[Math] Integrate: $ \int_0^\infty \frac{\log(x)}{(1+x^2)^2} \, dx $ without using complex analysis methods

Question

Can this integral be solved without using any complex analysis methods: $$ \int_0^\infty \frac{\log(x)}{(1+x^2)^2} \, dx $$

Thanks.

Answer 1

[Corrected and justified]

The change of variables $x = e^{-t}$ converts the integral to $-\int_{-\infty}^\infty te^{-t} dt \left/(1+e^{2t})^2 \right.$. Splitting into $\int_{-\infty}^0 + \int_0^\infty$ and combining $t$ with $-t$ yields $$ - \int_0^\infty \frac{t(e^{-t}-e^{-3t})dt}{(1+e^{-2t})^2} = -\int_0^\infty t(e^{-t} - 3e^{-3t} + 5e^{-5t} - 7e^{-7t} + - \cdots) \, dt. $$ Integrating termwise yields $-(1 - \frac13 + \frac15 - \frac17 + - \cdots) = -\pi/4$. Termwise integration requires some justification because the sum does not converge absolutely, but no complex analysis is needed.

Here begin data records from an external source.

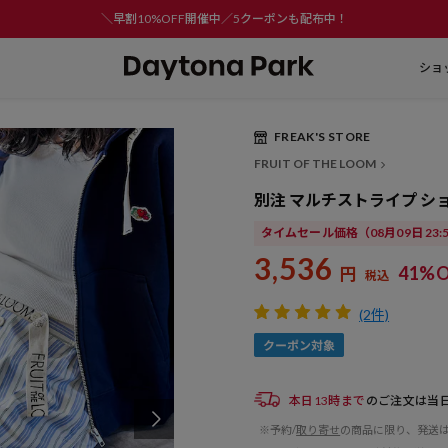
＼早割10%OFF開催中／5クーポンも配布中！
ショ
FREAK'S STORE
FRUIT OF THE LOOM
別注 マルチストライプ シ
タイムセール価格
（08月09日 23
3,536
41%O
円
税込
(2件)
本日13時まで
のご注文は当
※予約/
取り寄せ
の商品に限り、発送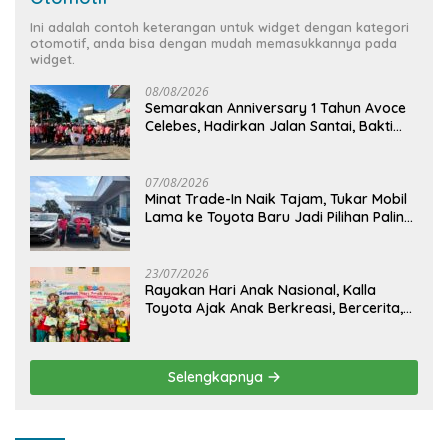
Ini adalah contoh keterangan untuk widget dengan kategori
otomotif, anda bisa dengan mudah memasukkannya pada
widget.
08/08/2026
Semarakan Anniversary 1 Tahun Avoce
Celebes, Hadirkan Jalan Santai, Bakti
Sosial, dan Hiburan Spektakuler di
Bulukumba
07/08/2026
Minat Trade-In Naik Tajam, Tukar Mobil
Lama ke Toyota Baru Jadi Pilihan Paling
Efisien
23/07/2026
Rayakan Hari Anak Nasional, Kalla
Toyota Ajak Anak Berkreasi, Bercerita,
dan Menjelajahi Dunia Otomotif melalui
KIDDO
Selengkapnya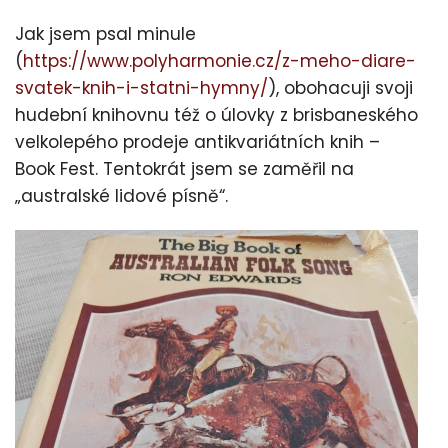
Jak jsem psal minule
(
https://www.polyharmonie.cz/z-meho-diare-
svatek-knih-i-statni-hymny/
), obohacuji svoji
hudební knihovnu též o úlovky z brisbaneského
velkolepého prodeje antikvariátních knih –
Book Fest. Tentokrát jsem se zaměřil na
„australské lidové písně“.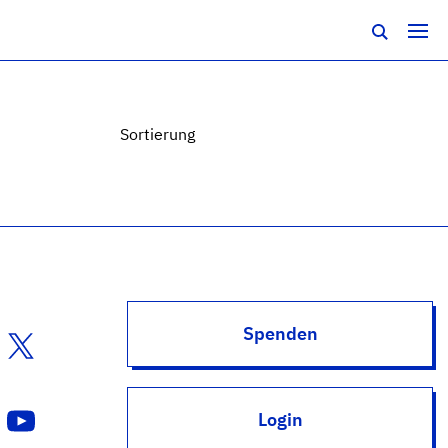
Sortierung
Spenden
Login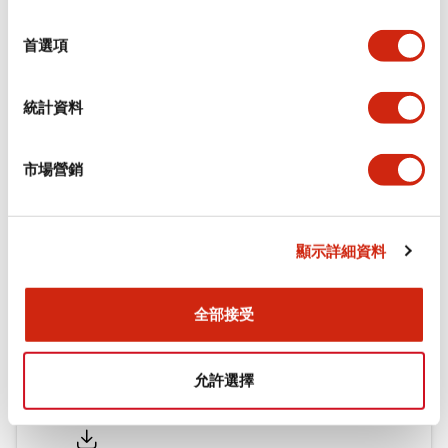
環境規範
選
擇
首選項
機械規格
統計資料
安裝和安裝規範
市場營銷
文件和檔案
顯示詳細資料
型錄和宣傳手冊
認證與標準
全部接受
允許選擇
Flush Silhouette LW系列 控制元件 (英文版)
2025/09/19
.PDF
1.23MB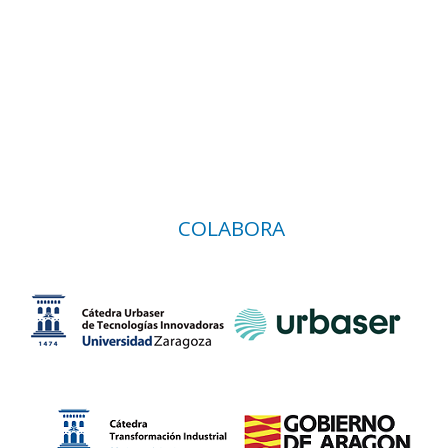
COLABORA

One way to justify the termwise integration in this setting is to write the integral as the limit as $N \rightarrow \infty$ of $$ - \int_0^\infty \frac{t(e^{-t}-e^{-3t}-2e^{-(4N+1)t})dt}{(1+e^{2t})^2}. $$ Expanding $(e^{-t}-e^{-3t}-2e^{-(4N+1)t}) \left/ (1+e^{-2t})^2 \right.$ in powers of $e^{-t}$, and integrating termwise, yields $$ S_N := -\left( 1 - \frac 13 + \frac15 - \frac17 + - \cdots \right. \phantom{\infty\infty\infty\infty\infty\infty\infty\infty\infty\inftyinfty\infty\infty} $$ $$ \phantom{\infty\infty\infty\infty\infty} \left. - \frac1{4N-1} + \frac{4N-1}{(4N+1)^2} - \frac{4N-1}{(4N+3)^2} + \frac{4N-1}{(4N+5)^2} - \frac{4N-1}{(4N+7)^2} + - \cdots \right), $$ this time justified by absolute convergence. The series $S_N$, like $-(1 - \frac13 + \frac15 - \frac17 + - \cdots)$, is an alternating series whose terms decrease in absolute value. The two series agree through the $1/(4N-1)$ term, and both remainders are bounded in absolute value by $1/(4N+1)$. Therefore as $N \rightarrow \infty$ the new series $S_N$ approaches $-(1 - \frac13 + \frac15 - \frac17 + - \cdots) = -\pi/4$, and we're done.